[Start of Attachment]

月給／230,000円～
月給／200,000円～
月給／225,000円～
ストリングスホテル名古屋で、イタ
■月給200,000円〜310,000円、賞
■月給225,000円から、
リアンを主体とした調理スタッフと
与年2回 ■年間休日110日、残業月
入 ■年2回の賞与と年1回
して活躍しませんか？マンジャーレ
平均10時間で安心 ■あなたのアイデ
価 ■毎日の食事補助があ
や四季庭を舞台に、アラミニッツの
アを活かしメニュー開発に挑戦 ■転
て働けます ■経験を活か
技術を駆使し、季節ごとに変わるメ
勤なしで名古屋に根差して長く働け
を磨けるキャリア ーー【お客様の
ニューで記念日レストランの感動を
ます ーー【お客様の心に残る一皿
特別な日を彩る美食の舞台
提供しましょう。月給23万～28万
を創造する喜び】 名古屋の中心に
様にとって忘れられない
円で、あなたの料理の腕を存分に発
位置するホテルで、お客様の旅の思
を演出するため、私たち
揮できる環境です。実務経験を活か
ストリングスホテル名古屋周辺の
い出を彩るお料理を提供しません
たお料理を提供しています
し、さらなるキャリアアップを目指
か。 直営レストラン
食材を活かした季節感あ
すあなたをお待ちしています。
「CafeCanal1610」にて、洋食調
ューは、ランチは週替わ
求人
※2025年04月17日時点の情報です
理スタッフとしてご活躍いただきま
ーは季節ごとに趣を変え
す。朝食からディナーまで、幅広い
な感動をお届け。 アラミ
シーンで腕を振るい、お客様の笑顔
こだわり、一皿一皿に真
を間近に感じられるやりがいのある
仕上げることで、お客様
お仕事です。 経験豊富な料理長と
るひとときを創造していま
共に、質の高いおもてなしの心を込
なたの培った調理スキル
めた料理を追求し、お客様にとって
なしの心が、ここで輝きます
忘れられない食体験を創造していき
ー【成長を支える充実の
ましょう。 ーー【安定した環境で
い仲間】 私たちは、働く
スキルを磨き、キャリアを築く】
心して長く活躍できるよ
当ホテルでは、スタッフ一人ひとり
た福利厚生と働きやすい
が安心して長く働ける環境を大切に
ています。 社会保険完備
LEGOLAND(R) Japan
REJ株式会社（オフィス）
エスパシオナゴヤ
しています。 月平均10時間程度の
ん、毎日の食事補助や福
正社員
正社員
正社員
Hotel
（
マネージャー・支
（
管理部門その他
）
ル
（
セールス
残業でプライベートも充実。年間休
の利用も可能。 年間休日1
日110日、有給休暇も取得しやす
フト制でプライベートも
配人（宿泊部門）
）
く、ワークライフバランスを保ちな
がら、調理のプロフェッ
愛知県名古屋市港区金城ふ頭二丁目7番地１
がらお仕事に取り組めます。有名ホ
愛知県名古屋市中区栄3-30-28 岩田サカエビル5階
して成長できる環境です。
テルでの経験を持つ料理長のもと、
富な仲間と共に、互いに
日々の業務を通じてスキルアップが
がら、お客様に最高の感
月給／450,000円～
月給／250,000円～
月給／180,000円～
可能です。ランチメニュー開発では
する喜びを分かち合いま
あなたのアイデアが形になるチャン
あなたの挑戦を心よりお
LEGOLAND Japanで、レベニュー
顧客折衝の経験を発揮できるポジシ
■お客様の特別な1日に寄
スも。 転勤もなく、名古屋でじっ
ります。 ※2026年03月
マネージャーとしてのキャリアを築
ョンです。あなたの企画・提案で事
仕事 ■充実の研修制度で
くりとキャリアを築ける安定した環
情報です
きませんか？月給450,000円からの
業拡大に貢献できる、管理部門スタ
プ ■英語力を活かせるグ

[End of Attachment]

**Work to complete**
Exactly as they stand in the records above, print the lines from the one containing "がら、お客様に最高の感" through the final line, inclusive.

**Answer for the task**
がら、お客様に最高の感
月給／450,000円～
月給／250,000円～
月給／180,000円～
可能です。ランチメニュー開発では
する喜びを分かち合いま
あなたのアイデアが形になるチャン
あなたの挑戦を心よりお
LEGOLAND Japanで、レベニュー
顧客折衝の経験を発揮できるポジシ
■お客様の特別な1日に寄
スも。 転勤もなく、名古屋でじっ
ります。 ※2026年03月
マネージャーとしてのキャリアを築
ョンです。あなたの企画・提案で事
仕事 ■充実の研修制度で
くりとキャリアを築ける安定した環
情報です
きませんか？月給450,000円からの
業拡大に貢献できる、管理部門スタ
プ ■英語力を活かせるグ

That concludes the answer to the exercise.